The real-data analyses in the paper use two TSV inputs derived from WNS:

1. an emoji-sequence table;
2. a lexical message-text table.

For public reproducibility, this repository provides:

- conversion scripts that authorized users can run on a local copy of WNS;
- estimator/table-generation scripts that consume the derived local TSV files;
- toy inputs with the same column conventions.

For details, see:

- [Data access](docs/data_access.md)
- [Reproduction plan](docs/reproduction_plan.md)
- [Simulation provenance](docs/simulation_provenance.md)

## Citation

Please cite both the accompanying JADT paper and the archived software release.
The paper citation is, pending final proceedings metadata:

> Xanthos, Aris. 2026. *Estimating the typical-source distribution in imbalanced corpora*. JADT 2026.

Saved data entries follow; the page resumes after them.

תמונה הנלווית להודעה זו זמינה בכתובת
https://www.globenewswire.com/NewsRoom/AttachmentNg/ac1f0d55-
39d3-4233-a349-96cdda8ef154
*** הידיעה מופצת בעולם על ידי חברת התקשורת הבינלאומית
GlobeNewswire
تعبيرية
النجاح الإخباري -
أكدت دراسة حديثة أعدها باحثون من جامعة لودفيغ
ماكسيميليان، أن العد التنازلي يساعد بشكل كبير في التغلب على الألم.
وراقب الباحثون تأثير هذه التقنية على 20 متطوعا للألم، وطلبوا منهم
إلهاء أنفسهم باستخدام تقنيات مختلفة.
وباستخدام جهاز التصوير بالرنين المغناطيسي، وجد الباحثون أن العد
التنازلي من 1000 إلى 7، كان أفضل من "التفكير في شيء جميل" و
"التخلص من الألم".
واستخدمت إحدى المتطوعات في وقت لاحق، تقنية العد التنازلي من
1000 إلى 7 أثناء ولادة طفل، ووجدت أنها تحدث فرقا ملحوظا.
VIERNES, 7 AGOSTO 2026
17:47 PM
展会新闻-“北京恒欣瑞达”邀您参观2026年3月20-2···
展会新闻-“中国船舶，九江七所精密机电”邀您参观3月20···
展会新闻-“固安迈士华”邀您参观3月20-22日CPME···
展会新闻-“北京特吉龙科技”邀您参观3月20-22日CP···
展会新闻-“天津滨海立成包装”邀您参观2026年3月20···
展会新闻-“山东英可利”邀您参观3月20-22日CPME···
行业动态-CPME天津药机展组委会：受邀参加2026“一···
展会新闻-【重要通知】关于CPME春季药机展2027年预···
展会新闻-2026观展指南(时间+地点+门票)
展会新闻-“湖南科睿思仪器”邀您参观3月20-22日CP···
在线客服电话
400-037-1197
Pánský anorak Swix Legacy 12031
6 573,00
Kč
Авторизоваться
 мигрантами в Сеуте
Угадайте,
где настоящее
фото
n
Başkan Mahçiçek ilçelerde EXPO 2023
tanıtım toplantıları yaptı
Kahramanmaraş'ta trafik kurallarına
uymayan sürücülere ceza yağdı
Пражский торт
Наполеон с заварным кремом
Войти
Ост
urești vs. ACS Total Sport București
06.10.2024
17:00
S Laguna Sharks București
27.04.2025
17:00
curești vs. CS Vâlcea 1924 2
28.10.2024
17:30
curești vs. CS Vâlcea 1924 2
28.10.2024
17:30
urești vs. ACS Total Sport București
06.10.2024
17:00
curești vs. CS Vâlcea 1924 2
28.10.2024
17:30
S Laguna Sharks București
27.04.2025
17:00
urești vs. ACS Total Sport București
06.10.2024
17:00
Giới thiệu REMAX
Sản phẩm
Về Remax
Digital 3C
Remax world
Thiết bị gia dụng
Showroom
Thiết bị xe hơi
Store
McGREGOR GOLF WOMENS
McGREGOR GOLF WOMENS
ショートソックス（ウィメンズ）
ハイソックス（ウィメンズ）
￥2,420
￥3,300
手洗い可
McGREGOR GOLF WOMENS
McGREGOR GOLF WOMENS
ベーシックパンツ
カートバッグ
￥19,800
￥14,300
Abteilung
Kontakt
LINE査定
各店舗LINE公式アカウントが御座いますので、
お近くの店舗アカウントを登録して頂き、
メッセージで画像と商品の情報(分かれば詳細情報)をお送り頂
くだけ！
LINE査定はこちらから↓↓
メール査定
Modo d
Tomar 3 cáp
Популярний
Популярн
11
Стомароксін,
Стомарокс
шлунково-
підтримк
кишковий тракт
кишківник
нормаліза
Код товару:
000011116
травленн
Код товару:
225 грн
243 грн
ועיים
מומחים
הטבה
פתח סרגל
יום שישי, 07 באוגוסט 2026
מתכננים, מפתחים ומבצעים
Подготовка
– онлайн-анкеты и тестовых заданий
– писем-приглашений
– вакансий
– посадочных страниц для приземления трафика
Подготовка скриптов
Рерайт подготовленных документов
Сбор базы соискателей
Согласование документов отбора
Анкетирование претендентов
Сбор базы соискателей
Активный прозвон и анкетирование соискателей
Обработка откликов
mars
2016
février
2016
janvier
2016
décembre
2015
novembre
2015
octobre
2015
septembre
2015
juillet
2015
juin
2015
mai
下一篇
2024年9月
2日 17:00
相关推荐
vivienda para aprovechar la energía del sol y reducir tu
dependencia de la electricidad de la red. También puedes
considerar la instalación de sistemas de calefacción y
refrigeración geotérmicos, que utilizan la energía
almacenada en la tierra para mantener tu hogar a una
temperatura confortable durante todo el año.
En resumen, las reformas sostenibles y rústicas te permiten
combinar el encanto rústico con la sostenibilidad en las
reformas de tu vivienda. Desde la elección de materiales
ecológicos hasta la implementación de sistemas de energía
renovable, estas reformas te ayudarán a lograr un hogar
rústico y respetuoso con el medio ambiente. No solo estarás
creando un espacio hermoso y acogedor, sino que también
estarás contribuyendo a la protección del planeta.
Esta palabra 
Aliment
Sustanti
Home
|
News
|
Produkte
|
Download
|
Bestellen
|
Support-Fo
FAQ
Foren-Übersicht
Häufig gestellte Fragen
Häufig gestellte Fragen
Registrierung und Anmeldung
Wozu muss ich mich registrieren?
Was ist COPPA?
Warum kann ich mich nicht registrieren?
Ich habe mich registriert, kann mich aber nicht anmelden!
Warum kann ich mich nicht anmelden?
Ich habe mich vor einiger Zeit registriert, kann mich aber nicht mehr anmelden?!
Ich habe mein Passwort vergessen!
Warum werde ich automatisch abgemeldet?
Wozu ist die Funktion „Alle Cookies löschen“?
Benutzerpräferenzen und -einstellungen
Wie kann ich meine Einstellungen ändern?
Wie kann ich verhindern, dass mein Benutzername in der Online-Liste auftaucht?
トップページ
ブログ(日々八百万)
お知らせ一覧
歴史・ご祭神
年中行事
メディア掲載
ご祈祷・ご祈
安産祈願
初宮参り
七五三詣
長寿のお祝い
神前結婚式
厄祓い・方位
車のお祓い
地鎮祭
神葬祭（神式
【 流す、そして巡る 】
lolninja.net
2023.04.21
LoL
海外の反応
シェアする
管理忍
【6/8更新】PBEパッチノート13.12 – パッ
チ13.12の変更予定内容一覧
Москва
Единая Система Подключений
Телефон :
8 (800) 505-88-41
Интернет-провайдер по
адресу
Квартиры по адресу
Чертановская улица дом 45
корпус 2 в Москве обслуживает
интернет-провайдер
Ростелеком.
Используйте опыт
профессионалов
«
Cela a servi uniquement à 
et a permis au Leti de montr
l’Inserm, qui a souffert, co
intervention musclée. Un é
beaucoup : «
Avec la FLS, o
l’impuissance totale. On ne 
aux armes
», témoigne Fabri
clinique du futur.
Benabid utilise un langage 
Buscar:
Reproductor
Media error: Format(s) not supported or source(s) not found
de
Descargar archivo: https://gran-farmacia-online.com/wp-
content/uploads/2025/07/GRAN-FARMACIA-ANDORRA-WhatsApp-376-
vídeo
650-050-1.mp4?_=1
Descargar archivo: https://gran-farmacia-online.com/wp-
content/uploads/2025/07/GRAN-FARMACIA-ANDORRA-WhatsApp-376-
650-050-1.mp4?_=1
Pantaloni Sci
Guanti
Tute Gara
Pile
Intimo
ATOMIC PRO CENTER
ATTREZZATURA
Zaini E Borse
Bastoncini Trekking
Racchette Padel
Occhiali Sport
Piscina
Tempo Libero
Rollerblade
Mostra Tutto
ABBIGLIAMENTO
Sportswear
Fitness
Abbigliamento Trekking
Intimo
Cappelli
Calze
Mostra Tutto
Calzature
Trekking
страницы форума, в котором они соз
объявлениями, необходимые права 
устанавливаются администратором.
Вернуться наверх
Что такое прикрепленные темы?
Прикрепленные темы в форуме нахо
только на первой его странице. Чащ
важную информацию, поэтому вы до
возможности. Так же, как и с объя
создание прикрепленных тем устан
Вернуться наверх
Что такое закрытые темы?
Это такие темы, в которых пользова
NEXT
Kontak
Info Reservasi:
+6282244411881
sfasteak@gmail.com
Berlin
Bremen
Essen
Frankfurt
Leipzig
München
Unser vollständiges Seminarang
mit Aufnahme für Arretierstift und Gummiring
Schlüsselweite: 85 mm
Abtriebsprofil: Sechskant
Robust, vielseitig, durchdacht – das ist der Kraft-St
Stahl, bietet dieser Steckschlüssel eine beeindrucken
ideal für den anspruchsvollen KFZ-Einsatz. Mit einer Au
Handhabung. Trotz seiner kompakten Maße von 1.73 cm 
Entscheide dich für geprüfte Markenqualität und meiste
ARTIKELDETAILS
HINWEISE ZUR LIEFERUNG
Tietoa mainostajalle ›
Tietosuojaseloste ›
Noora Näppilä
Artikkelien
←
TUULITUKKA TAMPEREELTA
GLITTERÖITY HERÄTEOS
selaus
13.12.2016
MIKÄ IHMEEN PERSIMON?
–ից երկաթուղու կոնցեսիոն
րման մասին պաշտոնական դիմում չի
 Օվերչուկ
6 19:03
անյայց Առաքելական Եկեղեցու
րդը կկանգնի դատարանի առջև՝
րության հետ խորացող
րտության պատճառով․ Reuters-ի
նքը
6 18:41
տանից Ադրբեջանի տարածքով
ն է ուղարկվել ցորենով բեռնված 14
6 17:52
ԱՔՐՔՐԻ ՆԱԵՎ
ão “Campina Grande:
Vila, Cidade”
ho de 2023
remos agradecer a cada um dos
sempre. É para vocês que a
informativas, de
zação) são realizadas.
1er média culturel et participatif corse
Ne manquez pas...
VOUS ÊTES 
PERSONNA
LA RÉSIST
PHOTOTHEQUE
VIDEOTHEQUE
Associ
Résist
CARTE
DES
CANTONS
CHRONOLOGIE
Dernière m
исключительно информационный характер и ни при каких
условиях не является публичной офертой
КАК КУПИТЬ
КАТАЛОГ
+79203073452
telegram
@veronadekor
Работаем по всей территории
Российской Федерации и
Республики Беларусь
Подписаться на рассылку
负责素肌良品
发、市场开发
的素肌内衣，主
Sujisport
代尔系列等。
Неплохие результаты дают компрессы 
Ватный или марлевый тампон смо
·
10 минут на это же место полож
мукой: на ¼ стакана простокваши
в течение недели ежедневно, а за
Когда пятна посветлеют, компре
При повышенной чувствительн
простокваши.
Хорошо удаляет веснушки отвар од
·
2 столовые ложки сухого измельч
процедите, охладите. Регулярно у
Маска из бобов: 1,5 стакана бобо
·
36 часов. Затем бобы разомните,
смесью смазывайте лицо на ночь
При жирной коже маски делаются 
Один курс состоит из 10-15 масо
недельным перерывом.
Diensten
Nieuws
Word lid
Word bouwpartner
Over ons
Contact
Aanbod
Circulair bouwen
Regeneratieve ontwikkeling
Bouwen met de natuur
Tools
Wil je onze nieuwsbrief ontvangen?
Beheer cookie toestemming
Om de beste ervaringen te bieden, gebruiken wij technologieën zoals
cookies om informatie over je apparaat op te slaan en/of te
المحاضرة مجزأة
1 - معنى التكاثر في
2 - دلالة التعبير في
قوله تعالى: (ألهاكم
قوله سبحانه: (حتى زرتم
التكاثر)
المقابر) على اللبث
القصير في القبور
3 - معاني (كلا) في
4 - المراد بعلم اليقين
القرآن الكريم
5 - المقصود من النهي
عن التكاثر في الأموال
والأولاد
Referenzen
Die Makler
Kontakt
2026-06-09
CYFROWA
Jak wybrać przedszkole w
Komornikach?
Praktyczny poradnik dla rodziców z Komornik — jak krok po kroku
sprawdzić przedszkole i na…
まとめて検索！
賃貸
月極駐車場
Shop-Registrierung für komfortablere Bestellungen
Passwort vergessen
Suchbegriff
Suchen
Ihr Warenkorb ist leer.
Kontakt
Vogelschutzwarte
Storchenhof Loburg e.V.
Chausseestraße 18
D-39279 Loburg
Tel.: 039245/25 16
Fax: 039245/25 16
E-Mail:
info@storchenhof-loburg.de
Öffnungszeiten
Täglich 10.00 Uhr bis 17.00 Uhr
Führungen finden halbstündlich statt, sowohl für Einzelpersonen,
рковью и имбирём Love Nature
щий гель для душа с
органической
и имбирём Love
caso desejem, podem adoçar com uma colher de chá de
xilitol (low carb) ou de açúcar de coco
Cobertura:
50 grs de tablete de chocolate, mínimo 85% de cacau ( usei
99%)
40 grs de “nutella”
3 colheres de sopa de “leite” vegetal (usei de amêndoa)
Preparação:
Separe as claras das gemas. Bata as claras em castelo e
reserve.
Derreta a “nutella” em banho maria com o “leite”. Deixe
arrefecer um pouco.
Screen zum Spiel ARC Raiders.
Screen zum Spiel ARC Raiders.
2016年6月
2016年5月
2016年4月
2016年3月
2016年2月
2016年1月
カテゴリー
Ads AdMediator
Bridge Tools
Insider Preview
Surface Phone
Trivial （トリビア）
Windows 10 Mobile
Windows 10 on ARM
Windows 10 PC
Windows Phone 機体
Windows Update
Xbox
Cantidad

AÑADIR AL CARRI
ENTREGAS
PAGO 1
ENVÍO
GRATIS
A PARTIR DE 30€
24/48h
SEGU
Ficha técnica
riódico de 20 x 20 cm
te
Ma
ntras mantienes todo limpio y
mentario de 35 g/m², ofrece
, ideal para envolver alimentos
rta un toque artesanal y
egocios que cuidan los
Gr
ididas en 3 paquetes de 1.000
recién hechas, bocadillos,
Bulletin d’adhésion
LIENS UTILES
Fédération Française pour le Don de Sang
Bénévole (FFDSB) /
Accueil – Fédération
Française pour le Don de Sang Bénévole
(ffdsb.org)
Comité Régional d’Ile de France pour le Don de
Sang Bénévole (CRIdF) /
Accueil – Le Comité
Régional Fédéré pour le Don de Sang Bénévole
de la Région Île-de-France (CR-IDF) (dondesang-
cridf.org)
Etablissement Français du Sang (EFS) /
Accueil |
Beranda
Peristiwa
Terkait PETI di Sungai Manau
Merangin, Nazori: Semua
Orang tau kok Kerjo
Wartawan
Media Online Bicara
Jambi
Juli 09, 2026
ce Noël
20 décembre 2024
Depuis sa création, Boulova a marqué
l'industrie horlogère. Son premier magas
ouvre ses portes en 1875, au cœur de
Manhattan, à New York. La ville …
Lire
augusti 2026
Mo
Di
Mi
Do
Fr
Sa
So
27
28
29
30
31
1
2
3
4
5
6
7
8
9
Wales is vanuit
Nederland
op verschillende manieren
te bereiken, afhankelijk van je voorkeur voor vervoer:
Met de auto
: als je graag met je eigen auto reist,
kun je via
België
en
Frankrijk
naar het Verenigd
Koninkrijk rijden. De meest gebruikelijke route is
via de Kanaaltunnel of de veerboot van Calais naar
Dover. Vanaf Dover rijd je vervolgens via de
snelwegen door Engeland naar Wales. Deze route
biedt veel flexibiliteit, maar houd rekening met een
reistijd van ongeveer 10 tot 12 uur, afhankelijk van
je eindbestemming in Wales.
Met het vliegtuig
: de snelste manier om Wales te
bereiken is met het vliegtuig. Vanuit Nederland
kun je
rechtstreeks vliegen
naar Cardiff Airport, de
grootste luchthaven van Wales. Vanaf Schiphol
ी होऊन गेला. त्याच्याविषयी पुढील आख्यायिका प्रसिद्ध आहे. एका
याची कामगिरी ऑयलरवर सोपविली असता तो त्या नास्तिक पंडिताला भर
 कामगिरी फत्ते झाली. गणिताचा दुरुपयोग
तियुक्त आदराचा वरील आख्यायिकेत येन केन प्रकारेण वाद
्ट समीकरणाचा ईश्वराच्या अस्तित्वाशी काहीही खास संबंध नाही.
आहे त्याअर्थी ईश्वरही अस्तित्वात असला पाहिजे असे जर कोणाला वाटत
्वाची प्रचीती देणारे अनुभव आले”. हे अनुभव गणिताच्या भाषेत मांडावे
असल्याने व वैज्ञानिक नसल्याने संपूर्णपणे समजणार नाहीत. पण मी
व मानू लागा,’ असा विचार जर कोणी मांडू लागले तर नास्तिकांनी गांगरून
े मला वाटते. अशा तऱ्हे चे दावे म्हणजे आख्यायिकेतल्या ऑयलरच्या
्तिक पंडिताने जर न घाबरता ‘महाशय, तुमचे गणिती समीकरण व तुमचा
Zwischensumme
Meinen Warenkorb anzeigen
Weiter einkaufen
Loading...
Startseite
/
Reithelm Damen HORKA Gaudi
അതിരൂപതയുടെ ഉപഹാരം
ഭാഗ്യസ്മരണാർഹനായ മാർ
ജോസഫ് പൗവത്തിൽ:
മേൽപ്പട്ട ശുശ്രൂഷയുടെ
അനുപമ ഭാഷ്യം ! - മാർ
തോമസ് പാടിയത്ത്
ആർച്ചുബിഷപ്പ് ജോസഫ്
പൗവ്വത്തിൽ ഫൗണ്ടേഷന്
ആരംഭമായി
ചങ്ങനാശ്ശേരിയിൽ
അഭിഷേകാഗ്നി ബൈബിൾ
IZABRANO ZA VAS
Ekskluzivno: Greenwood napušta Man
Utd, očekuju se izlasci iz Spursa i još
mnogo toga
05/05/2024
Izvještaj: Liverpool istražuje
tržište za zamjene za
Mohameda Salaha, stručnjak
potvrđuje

When using the WNS real-data analyses, also cite WNS through its official
SWISSUbase/LaRS citation:

> Xanthos, A., Gupta, P., Benkais, L., Doudot, L., & Grütter, A. (2024). What's New, Switzerland? Corpus (Version 1.0.0) [Data set]. LaRS - Language Repository of Switzerland. https://doi.org/10.48656/pa3t-xh52

A `CITATION.cff` file is included for software citation metadata.

## License

Code in this repository is released under the MIT License unless otherwise
stated. See [LICENSE](LICENSE).

No license is granted here for WNS-derived token-level data, because such data
are not redistributed in this repository.